- _PROVIDED MATERIAL_
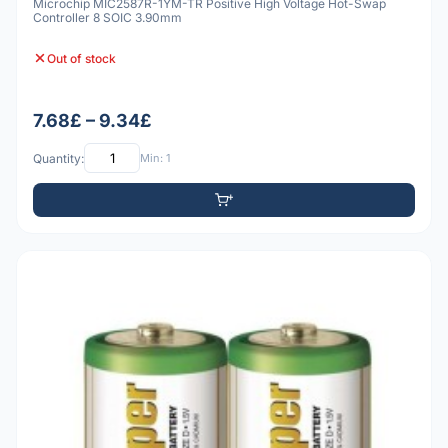
Microchip MIC2587R-1YM-TR Positive High Voltage Hot-Swap
Controller 8 SOIC 3.90mm
Out of stock
7.68£ – 9.34£
Quantity:
Min: 1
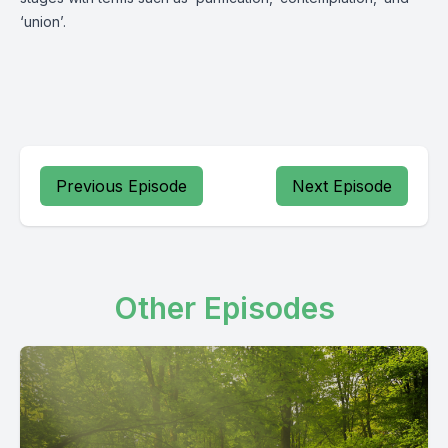
‘union’.
Previous Episode
Next Episode
Other Episodes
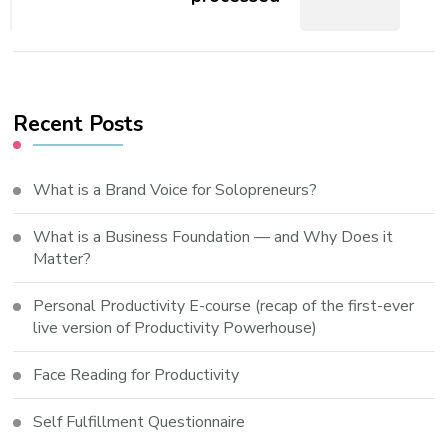
Recent Posts
What is a Brand Voice for Solopreneurs?
What is a Business Foundation — and Why Does it
Matter?
Personal Productivity E-course (recap of the first-ever
live version of Productivity Powerhouse)
Face Reading for Productivity
Self Fulfillment Questionnaire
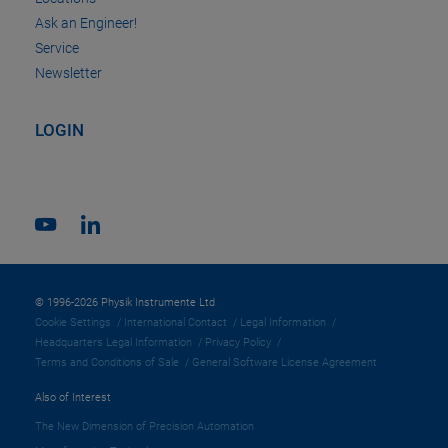
Ask an Engineer!
Service
Newsletter
LOGIN
© 1996-2026 Physik Instrumente Ltd
Cookie Settings
International Contact
Legal Information
Headquarters Legal Information
Privacy Policy
Terms and Conditions of Sale
General Software License Agreement
Also of Interest
The New Dimension of Precision Automation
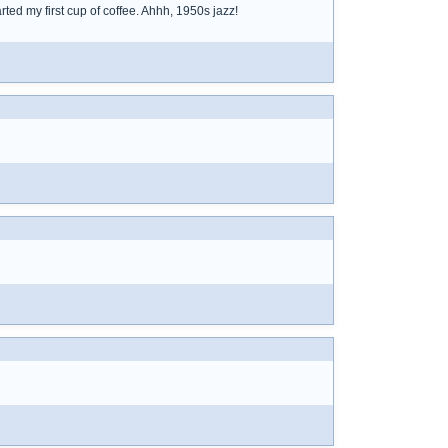
ted my first cup of coffee. Ahhh, 1950s jazz!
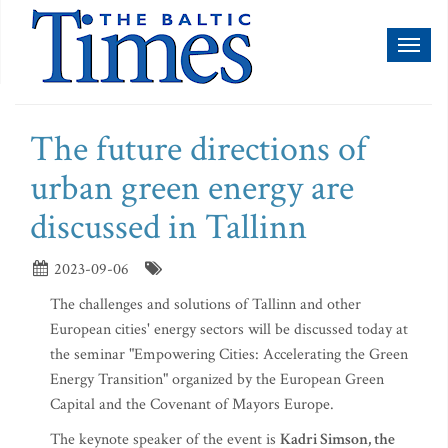
Toggl
naviga
The future directions of
urban green energy are
discussed in Tallinn
2023-09-06
The challenges and solutions of Tallinn and other
European cities' energy sectors will be discussed today at
the seminar "Empowering Cities: Accelerating the Green
Energy Transition" organized by the European Green
Capital and the Covenant of Mayors Europe.
The keynote speaker of the event is
Kadri Simson, the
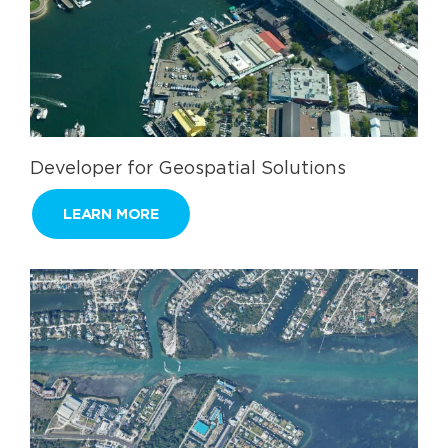
Developer for Geospatial Solutions
LEARN MORE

- _TASK STATEMENT_
In the copy, include all records verbatim but no images.

- _EXERCISE ANSWER_
Microchip MIC2587R-1YM-TR Positive High Voltage Hot-Swap
Controller 8 SOIC 3.90mm
Out of stock
7.68£ – 9.34£
Quantity:
Min: 1
‘union’.
Previous Episode
Next Episode
Other Episodes
Recent Posts
What is a Brand Voice for Solopreneurs?
What is a Business Foundation — and Why Does it
Matter?
Personal Productivity E-course (recap of the first-ever
live version of Productivity Powerhouse)
Face Reading for Productivity
Self Fulfillment Questionnaire
Ask an Engineer!
Service
Newsletter
LOGIN
© 1996-2026 Physik Instrumente Ltd
Cookie Settings
International Contact
Legal Information
Headquarters Legal Information
Privacy Policy
Terms and Conditions of Sale
General Software License Agreement
Also of Interest
The New Dimension of Precision Automation
ted my first cup of coffee. Ahhh, 1950s jazz!
Toggl
naviga
The future directions of
urban green energy are
discussed in Tallinn
2023-09-06
The challenges and solutions of Tallinn and other
European cities' energy sectors will be discussed today at
the seminar "Empowering Cities: Accelerating the Green
Energy Transition" organized by the European Green
Capital and the Covenant of Mayors Europe.
The keynote speaker of the event is
Kadri Simson, the
Developer for Geospatial Solutions
LEARN MORE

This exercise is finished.